Following the "Exploring Mayan EDMS" book I was able to create a email source. Now I need to extract information from sender email address and from the subject of emails and associate these information to two metadata.
Some one has experience about that?
Thanks.
Extract metadata from email
Re: Extract metadata from email
- First you create a document type, e.g. mail
- Then you set up two meta data types: subject and sender and associate them with the document type you created.
- When you set up the mail-source you choose the document type
- And in the two drop downs metadata subject and metadata sender you select the two meta data types you created.
Re: Extract metadata from email
Manually I can assign the subject and sender metadata has you described.

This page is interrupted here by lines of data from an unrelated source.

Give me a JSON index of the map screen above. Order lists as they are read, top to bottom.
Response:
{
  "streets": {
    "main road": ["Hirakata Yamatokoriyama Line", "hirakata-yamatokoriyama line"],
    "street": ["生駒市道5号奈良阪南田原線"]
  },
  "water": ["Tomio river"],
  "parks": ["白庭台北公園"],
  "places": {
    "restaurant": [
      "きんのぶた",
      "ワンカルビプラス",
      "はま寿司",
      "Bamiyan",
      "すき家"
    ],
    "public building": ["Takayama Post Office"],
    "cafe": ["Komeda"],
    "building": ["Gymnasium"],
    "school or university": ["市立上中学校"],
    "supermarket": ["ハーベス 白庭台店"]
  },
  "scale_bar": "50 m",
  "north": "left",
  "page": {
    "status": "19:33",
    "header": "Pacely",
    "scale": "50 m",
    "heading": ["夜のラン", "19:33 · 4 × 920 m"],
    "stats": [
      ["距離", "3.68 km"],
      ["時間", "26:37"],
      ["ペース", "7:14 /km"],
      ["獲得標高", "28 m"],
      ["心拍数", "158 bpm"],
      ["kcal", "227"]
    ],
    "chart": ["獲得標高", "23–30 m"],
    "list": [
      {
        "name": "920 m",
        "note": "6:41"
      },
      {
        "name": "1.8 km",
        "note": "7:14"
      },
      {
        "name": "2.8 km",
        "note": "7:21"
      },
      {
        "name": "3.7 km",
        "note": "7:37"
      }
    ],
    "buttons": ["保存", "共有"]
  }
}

But I need a way/process, that automatically, extract these metadata from mail and, and assign these values to the downloaded email and attaches.
Thanks
Thanks
Re: Extract metadata from email
I would like to 2nd this argument.
How can the header data be parsed for the informations contained there?
Also it seems, html body needs to be handled seperatly. In default it is just a "dead document".
Another problem I do have: the move into... after parsing seem not to work for me. The mails just got deleted.
How can the header data be parsed for the informations contained there?
Also it seems, html body needs to be handled seperatly. In default it is just a "dead document".
Another problem I do have: the move into... after parsing seem not to work for me. The mails just got deleted.
Re: Extract metadata from email
I configured this with Workflow and some obscure templates to sanitize input.
- Mail Source assign specific Document Type.
- Workflow applied to this Document Type.
- Workflow has no reset transition -> executed only once.
- Mail header looks like "DocNumber DocDate DocHeader" and being temporary saved by Mail Source in metadata field called meta_header. For ex.: "01-08-320 01.09.2020 Hello There"
- In Workflow State Actions temporary value of meta_header splitted by space and then parts of it used to fill in corresponding metadata fields: DocNumber => list[0] => meta_number, DocDate => list[1] => meta_date. Last action extracts DocHeader => list[2:] and updates meta_header with final value.
States Transitions (Triggers: Document version parsing finished) No Actions for 0% state Actions for 100 %state. It's important to have numbers in front of names of actions, because they execute by name, and i want to add metafields first, and to update meta_header field last. Action 0 - Add metadata fields meta_number and meta_date Action 1 - Edit metadata field meta_number. Value of this field must be DocNumber.
Code: Select all
{% regex_sub "\s+" " " document.metadata_value_of.meta_header as tmp_header %}{% with tmp_header.strip|split:" " as header_splitted %}{% regex_match "[0-9]" header_splitted.0 as starts_with_number %}{% if starts_with_number %}{{ header_splitted.0 }}{% endif %}{% endwith %}
- regex_sub used for replace multiple whitespaces "\s+" to single space and result saved as tmp_header
- .strip used for strip spaces from beginning and end of tmp_header, then tmp_header splitted by space and result saved as header_splitted
- regex_match checks that item with index 0 of header_splitted starts with any number and result saved as starts_with_number
- if starts_with_number is True, then write value of header_splitted.0 to metadata field. Else do nothing.
Code: Select all
{% regex_sub "\s+" " " document.metadata_value_of.meta_header as tmp_header %}{% with tmp_header.strip|split:" " as header_splitted %}{% regex_match "[0-9]" header_splitted.1 as starts_with_number %}{% if starts_with_number %}{{ header_splitted.1 }}{% endif %}{% endwith %}
Code: Select all
{% regex_sub "\s+" " " document.metadata_value_of.meta_header as tmp_header %}{% with tmp_header.strip|split:" " as header_splitted %}{% regex_match "[0-9]" header_splitted.0 as starts_with_number_0 %}{% regex_match "[0-9]" header_splitted.1 as starts_with_number_1 %}{% if starts_with_number_0 and starts_with_number_1 %}{{ header_splitted | slice:"2:" | join:" " }}{% else %}{{ tmp_header.strip }}{% endif %}{% endwith %}
Re: Extract metadata from email
This is an impressive workflow setup @spirkaa. Thanks for sharing it!